I still hurt inside knowing that he chose to leave and did this to us, and I miss him terribly. But we dealt with this torture for the last 3 years of our 7 year marriage, and I do NOT want to go through this again. As much as I want him home, I need it to be for the right reasons, or not at all.


----------



## Crankshaw (Jan 12, 2011)

Sound slike he wants to come back, but he needs you to ask him, he doesn't want to be the one to ask, also sounds like he is not getting any where enough sleep.


----------



## Shorty619 (Dec 15, 2010)

I had almost forgotten about coming back to the board. But for those that had kind words for me I wanted to give a very quick update. 

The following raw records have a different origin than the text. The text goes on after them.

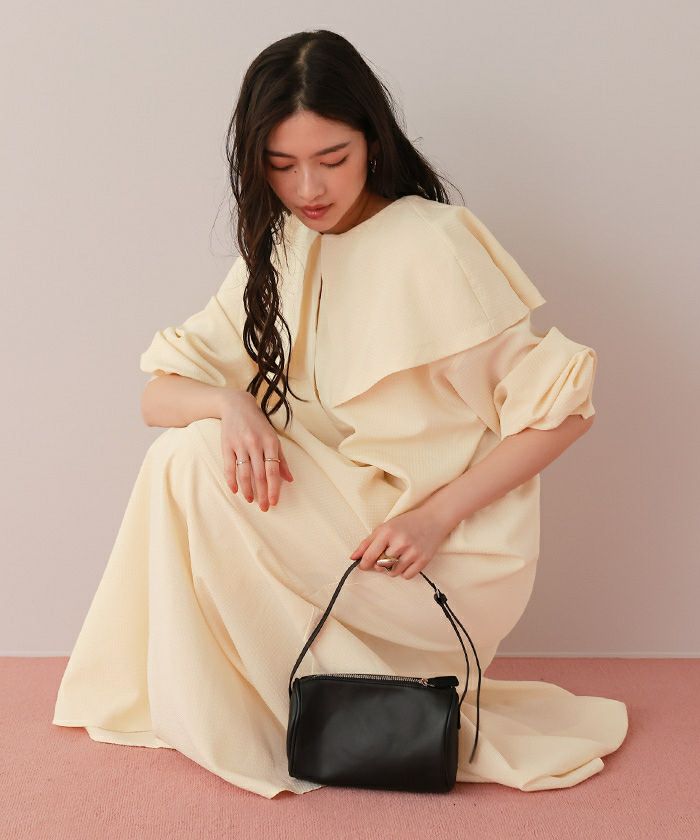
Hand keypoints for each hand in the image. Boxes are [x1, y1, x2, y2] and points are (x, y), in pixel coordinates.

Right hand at [220, 390, 293, 510]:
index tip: (274, 502)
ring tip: (250, 500)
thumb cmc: (259, 424)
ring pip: (244, 473)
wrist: (237, 405)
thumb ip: (281, 459)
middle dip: (262, 493)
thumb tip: (289, 479)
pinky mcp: (226, 445)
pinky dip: (231, 481)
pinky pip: (229, 467)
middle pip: (259, 475)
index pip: (273, 470)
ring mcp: (240, 444)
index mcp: (270, 442)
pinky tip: (235, 491)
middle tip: (263, 507)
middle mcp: (255, 444)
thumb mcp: (273, 438)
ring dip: (247, 489)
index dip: (274, 488)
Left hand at [349, 506, 451, 579]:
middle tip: (385, 556)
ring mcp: (413, 552)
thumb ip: (367, 543)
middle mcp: (400, 542)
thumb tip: (353, 558)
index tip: (364, 565)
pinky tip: (406, 561)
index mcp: (387, 532)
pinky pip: (406, 576)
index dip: (364, 564)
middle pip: (380, 566)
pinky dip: (404, 572)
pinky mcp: (423, 560)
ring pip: (393, 573)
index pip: (369, 556)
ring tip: (397, 557)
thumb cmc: (406, 523)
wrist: (433, 519)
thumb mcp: (385, 527)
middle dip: (379, 565)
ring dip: (391, 569)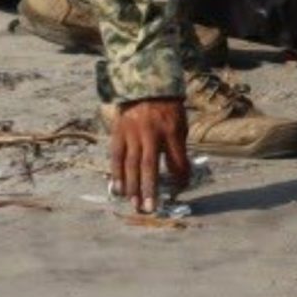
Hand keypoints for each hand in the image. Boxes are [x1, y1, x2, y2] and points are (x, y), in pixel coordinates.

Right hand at [107, 97, 189, 214]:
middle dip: (150, 188)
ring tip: (134, 204)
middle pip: (149, 165)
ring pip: (131, 163)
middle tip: (150, 208)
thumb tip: (180, 176)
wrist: (145, 88)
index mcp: (170, 129)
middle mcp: (150, 132)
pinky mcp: (118, 133)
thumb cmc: (167, 111)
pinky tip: (118, 189)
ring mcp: (132, 133)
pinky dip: (117, 174)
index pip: (177, 157)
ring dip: (132, 186)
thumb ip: (178, 149)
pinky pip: (116, 156)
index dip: (179, 175)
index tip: (180, 189)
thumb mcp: (180, 125)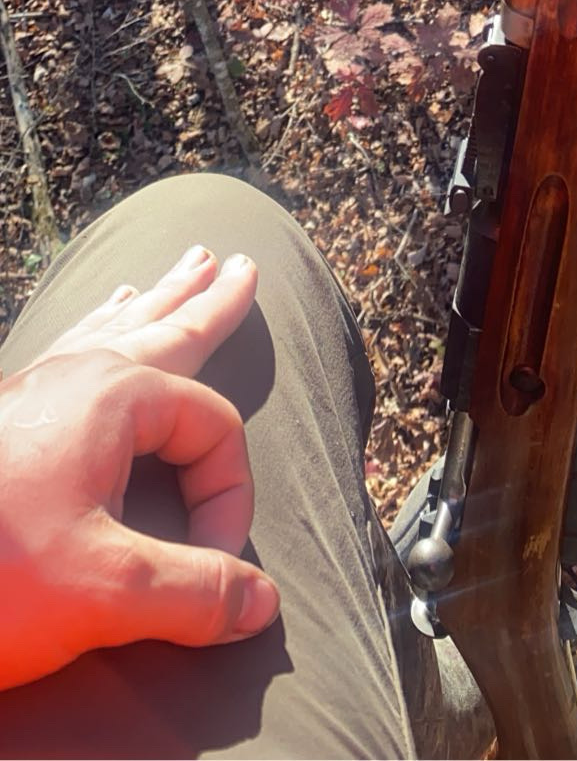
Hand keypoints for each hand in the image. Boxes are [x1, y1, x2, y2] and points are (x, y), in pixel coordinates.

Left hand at [0, 245, 279, 692]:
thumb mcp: (104, 592)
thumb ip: (194, 590)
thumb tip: (262, 601)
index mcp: (113, 395)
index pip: (213, 427)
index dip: (227, 499)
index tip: (211, 566)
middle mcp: (76, 376)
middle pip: (163, 329)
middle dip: (206, 302)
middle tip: (241, 264)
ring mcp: (34, 393)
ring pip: (112, 331)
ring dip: (155, 305)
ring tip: (179, 269)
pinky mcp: (5, 423)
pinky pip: (70, 351)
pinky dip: (99, 329)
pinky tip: (95, 330)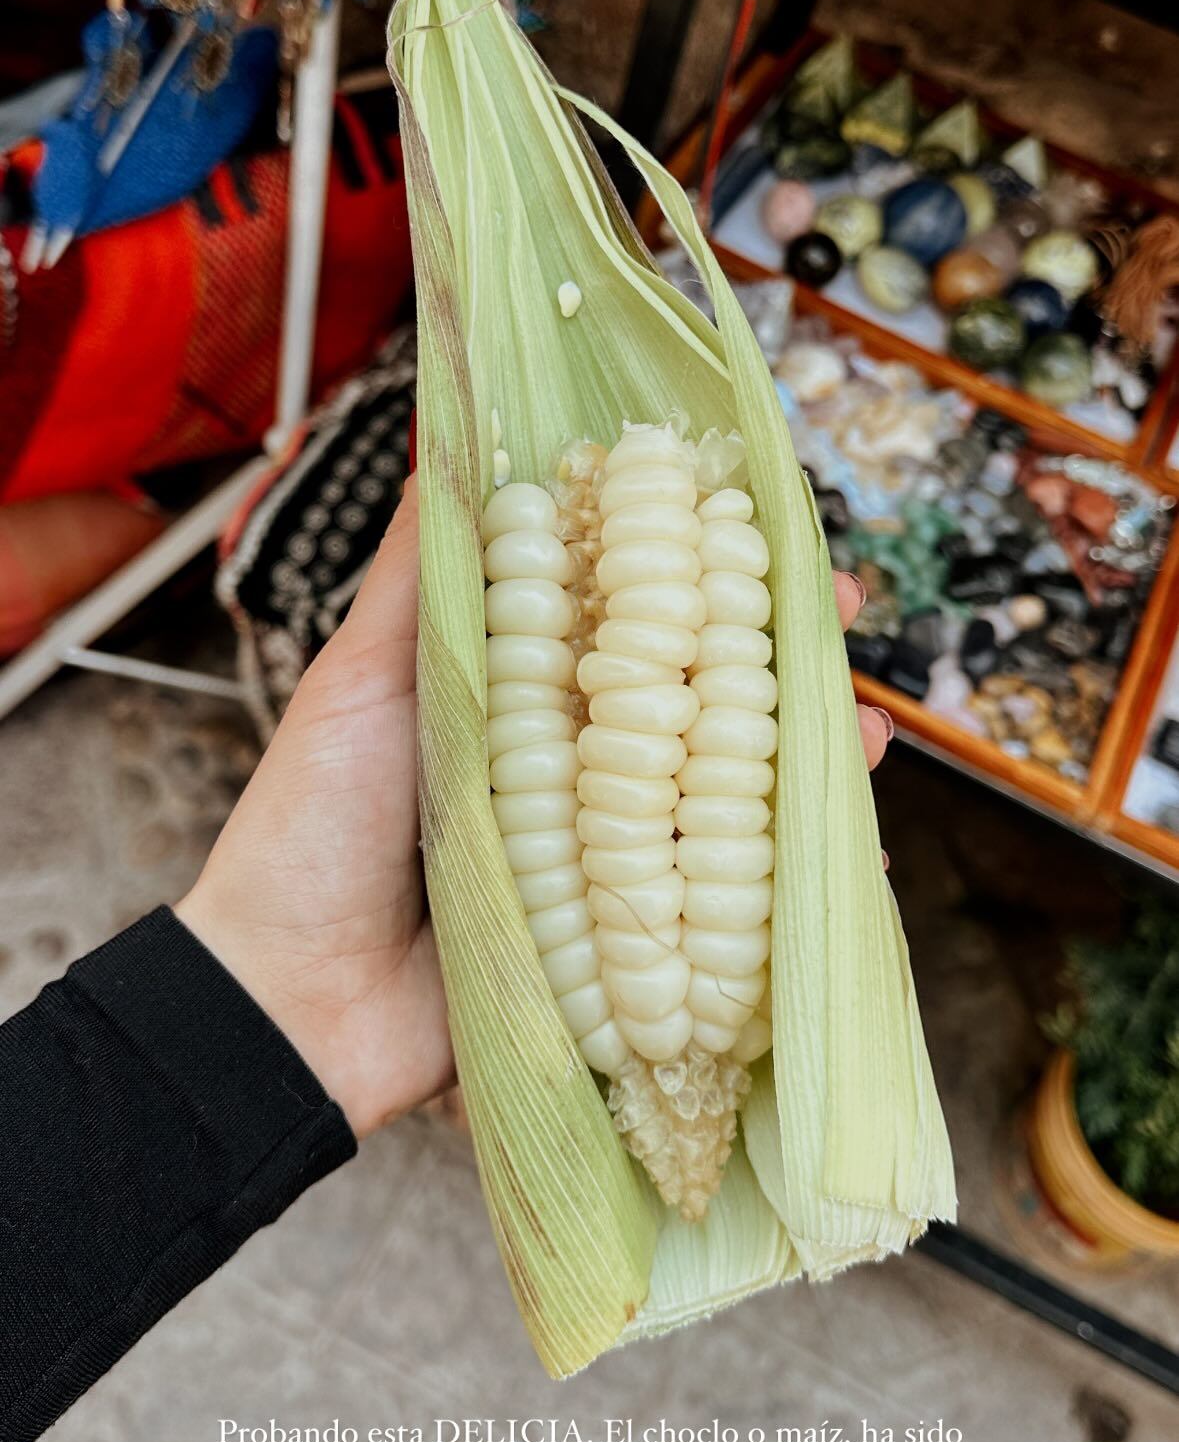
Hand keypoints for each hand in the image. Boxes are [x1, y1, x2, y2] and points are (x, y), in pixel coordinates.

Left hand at [178, 485, 890, 1137]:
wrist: (286, 1002)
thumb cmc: (311, 827)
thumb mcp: (359, 680)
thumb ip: (417, 576)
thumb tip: (442, 439)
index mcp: (524, 700)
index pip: (635, 618)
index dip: (704, 569)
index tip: (765, 521)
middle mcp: (576, 773)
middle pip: (704, 701)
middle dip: (786, 657)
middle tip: (845, 614)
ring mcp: (606, 865)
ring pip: (732, 802)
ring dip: (813, 765)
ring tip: (870, 737)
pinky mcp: (621, 954)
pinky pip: (724, 921)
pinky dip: (793, 896)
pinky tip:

From the last time I posted in Feb of 2011, my husband did end up moving back into our apartment. I started traveling a lot for work in April so he was staying at the apt a lot to take care of the little critters and do some house sitting. By May he was fully moved in. We did end up having a big talk prior to him fully returning. I made it clear to him if we try to make this happen I now have some ground rules. I expressed what MY needs were at this point. And that I needed a husband who was willing to give me honesty and committment. I needed us to be open with each other and be open to communication. In return I was willing to work on changing the things he had previously expressed were bothering him about our marriage. We agreed to periodically review our marriage to see if we were still on the right track on where we were going. 

I'm happy to report that things have been progressively good with us and our marriage. I feel like we opened some windows within our little marriage box, and things just feel so much more breezy. We've had a couple arguments here and there, but nothing like before. I myself feel much more free and not bogged down by angst. I know it has helped to really reunite with old friends and family and regain that part of me that I had lost. And being able to let go of all these insecurities I know were a big part of what was putting a huge weight on our marriage, has made me feel infinitely more confident in myself and us. I have periodically touched base with him and asked for us to air out any issues either of us might have, I don't want things to build up as they did for the first part of our relationship as they did, and then explode. He seems more comfortable as well, and more settled into his role as my partner. 

And to take it one step further, just a week and a half ago we went into Escrow on our first home =). I am still a little bit nervous, but very excited about the possibility of our future together....


----------